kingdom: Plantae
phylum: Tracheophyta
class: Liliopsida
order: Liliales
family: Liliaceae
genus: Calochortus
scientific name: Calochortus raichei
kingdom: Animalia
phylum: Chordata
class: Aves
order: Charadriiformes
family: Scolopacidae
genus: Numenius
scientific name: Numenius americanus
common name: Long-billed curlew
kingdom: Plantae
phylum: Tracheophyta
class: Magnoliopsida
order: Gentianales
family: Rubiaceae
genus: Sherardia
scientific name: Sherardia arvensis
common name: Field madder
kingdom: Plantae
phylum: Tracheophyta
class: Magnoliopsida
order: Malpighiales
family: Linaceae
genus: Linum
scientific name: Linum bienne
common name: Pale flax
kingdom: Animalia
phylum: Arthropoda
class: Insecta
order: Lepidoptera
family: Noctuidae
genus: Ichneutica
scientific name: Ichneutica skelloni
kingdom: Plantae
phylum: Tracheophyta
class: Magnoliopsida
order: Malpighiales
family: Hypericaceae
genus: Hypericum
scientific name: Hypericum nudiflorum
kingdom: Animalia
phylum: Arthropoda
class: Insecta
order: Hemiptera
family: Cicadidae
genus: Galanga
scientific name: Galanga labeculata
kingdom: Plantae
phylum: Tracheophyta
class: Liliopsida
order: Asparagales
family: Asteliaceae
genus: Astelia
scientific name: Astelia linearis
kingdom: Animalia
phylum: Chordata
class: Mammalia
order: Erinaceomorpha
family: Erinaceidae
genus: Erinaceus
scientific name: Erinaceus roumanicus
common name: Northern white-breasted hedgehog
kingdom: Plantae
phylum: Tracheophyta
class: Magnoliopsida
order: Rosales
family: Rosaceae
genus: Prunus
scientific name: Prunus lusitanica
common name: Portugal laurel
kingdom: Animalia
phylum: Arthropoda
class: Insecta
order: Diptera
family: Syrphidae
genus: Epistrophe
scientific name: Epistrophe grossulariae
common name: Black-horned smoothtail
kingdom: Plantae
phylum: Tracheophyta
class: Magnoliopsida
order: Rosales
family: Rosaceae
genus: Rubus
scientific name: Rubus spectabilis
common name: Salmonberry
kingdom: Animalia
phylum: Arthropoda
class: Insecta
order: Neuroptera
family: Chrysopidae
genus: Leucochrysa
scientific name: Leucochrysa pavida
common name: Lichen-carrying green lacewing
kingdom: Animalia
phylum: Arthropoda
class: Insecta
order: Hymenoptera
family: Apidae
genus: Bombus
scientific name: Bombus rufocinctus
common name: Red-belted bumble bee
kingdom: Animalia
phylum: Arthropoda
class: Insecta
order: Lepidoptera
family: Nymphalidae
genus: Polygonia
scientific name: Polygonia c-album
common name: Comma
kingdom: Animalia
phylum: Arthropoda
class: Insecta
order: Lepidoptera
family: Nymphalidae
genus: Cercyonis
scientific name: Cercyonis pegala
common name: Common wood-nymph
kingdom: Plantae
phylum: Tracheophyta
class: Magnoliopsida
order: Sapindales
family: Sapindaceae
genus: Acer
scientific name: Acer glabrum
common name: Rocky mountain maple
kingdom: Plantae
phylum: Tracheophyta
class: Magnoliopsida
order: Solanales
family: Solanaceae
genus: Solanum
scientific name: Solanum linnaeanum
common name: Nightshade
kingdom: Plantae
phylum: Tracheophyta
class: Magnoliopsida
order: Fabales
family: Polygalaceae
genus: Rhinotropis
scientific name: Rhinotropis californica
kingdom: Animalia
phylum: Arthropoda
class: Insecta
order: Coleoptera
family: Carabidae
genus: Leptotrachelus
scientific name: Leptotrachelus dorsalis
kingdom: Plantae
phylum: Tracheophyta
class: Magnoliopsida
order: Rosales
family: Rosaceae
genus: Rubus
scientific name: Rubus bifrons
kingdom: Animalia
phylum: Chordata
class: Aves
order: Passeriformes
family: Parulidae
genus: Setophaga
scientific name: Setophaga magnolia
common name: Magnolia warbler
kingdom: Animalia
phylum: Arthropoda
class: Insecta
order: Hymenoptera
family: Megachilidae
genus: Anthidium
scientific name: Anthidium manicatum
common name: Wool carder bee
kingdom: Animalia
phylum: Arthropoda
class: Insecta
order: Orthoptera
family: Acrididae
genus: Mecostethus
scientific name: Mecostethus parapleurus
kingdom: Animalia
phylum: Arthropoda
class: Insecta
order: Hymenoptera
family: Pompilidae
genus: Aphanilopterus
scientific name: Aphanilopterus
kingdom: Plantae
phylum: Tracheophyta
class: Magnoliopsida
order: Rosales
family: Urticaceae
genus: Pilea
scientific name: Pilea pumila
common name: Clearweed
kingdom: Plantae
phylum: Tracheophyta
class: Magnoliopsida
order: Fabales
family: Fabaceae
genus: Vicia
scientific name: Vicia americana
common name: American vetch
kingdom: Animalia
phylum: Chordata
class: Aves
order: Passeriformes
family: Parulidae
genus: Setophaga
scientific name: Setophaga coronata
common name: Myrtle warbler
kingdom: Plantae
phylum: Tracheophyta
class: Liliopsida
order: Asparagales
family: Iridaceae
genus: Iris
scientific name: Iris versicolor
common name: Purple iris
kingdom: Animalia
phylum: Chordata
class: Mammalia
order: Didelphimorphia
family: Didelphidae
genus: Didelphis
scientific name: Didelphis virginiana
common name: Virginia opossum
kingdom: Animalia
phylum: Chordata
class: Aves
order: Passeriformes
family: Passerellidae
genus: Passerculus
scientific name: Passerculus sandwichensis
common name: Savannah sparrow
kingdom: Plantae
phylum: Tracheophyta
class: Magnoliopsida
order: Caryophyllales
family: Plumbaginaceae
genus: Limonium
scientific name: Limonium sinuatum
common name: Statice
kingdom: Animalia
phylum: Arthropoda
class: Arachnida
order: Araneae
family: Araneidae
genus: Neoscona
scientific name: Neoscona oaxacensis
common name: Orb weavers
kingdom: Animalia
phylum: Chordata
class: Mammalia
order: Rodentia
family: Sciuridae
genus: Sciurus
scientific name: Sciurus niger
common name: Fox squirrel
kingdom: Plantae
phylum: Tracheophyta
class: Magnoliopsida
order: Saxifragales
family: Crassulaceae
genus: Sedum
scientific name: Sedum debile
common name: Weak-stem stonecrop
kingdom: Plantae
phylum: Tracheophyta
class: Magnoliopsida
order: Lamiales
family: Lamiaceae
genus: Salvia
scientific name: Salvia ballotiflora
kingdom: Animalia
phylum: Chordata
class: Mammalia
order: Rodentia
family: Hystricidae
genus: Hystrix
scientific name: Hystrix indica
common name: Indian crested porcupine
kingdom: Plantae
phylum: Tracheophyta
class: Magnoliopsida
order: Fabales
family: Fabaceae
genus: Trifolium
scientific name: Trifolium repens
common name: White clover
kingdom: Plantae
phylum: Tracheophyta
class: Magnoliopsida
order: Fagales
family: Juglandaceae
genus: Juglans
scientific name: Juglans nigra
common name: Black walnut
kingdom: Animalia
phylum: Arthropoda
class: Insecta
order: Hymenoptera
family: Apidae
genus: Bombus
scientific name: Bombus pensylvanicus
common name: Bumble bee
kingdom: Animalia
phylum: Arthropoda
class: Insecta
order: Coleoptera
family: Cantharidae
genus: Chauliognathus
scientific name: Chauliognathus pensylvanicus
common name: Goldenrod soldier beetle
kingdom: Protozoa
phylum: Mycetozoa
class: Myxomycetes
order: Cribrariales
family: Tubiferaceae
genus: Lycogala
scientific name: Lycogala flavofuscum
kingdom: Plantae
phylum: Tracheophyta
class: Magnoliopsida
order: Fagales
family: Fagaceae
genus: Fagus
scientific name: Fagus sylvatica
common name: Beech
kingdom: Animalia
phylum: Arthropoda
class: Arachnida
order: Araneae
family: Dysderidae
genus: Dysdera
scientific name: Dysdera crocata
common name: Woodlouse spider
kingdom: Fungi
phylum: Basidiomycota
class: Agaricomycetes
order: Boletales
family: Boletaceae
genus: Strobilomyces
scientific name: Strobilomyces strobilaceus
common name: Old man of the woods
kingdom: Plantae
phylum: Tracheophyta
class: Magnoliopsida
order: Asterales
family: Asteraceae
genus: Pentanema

§

→ EXERCISE PROMPT
Copy everything from the line containing "common name: White clover" down to the line containing "genus: Chauliognathus", both included, reproducing each line exactly.

→ COMPLETED EXERCISE
common name: White clover
kingdom: Plantae
phylum: Tracheophyta
class: Magnoliopsida
order: Fagales
family: Juglandaceae
genus: Juglans
scientific name: Juglans nigra
common name: Black walnut
kingdom: Animalia
phylum: Arthropoda
class: Insecta
order: Hymenoptera
family: Apidae
genus: Bombus
scientific name: Bombus pensylvanicus
common name: Bumble bee
kingdom: Animalia
phylum: Arthropoda
class: Insecta
order: Coleoptera
family: Cantharidae
genus: Chauliognathus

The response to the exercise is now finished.